Candidate Name: Shreya Goyal
Title: VPS501, A NOVEL SNX-BAR PROTEIN INVOLVED IN AUTOPHAGY
 October 18, 2021  12:00 PM
Location: Zoom
Abstract:

Careful control of intracellular signaling pathways plays an important role in a cell’s ability to maintain stable internal conditions in the face of an ever-changing extracellular environment. This is particularly true as it relates to the process of cellular self-eating or autophagy. Macroautophagy (herein referred to as autophagy) is a catabolic process by which unneeded or damaged cellular components are sequestered as cargo into unique double-membrane vesicles called autophagosomes which fuse to the vacuole (yeast lysosome) to be metabolized. The autophagy-related (Atg) proteins that mediate and regulate the process are evolutionarily conserved across all autophagy pathways, including starvation-induced bulk autophagy and cargo-selective autophagy pathways.
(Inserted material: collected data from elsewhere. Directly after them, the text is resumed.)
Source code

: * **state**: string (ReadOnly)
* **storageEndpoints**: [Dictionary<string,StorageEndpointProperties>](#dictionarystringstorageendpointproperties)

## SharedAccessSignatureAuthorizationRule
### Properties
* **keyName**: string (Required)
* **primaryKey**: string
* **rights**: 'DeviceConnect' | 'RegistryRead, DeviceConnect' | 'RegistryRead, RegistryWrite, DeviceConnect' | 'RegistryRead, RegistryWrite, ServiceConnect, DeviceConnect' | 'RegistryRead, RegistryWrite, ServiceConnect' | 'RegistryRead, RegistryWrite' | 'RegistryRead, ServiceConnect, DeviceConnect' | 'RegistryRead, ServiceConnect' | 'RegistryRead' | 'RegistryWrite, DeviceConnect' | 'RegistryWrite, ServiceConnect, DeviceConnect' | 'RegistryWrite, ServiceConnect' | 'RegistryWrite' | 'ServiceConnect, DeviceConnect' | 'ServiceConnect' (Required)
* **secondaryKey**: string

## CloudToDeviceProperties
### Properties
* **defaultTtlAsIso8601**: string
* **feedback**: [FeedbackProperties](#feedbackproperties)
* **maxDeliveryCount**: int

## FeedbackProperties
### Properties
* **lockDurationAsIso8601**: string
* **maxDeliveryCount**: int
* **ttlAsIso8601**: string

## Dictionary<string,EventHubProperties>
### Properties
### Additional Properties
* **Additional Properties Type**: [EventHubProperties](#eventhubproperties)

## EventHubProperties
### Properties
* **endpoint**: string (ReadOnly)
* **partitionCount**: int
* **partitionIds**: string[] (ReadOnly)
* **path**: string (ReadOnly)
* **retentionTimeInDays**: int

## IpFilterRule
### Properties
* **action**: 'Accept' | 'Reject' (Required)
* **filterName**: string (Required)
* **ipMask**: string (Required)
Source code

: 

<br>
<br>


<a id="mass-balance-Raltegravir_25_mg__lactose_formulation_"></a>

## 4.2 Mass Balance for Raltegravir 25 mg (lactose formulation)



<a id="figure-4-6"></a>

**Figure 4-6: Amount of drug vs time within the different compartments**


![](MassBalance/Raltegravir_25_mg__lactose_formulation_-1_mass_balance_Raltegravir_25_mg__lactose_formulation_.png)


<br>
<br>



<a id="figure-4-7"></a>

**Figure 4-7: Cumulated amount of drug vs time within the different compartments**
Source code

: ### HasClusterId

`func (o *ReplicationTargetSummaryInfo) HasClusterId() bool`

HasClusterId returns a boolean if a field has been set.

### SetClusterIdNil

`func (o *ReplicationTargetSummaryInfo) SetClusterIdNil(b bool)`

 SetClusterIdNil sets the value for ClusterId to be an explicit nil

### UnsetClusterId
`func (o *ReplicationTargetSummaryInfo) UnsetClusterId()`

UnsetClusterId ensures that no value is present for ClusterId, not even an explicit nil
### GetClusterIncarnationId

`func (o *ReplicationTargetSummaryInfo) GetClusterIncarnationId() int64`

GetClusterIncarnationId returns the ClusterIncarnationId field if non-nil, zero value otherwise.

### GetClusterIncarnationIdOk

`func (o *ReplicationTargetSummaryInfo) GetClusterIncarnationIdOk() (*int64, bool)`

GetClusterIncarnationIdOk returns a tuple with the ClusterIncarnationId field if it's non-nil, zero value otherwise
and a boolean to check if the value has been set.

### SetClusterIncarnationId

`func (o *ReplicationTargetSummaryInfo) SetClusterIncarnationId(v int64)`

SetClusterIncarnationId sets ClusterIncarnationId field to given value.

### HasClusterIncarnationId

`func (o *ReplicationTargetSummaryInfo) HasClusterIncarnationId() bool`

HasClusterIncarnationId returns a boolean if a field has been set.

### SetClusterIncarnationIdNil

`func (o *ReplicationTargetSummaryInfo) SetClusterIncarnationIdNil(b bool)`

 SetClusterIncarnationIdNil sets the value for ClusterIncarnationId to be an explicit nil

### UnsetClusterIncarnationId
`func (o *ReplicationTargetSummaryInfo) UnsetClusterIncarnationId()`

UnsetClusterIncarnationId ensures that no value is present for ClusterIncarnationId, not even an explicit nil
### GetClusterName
The central theme of this thesis is to understand how autophagy is affected by lipids and regulatory proteins in yeast. In this thesis, we have summarized the field’s understanding of lipid homeostasis and trafficking during autophagy and autophagosome formation. Furthermore, we have extended this knowledge by discovering a clear interplay between autophagy and the SNX-BAR protein subfamily. In recent years, the SNX-BARs have been reported to have emerging roles in autophagy, however, such mechanisms of action have been primarily indirect. In this thesis, we have characterized a novel SNX-BAR protein, we have termed Vps501 and have found it directly affects autophagy which brings to light a new role of SNX-BAR proteins in autophagy regulation.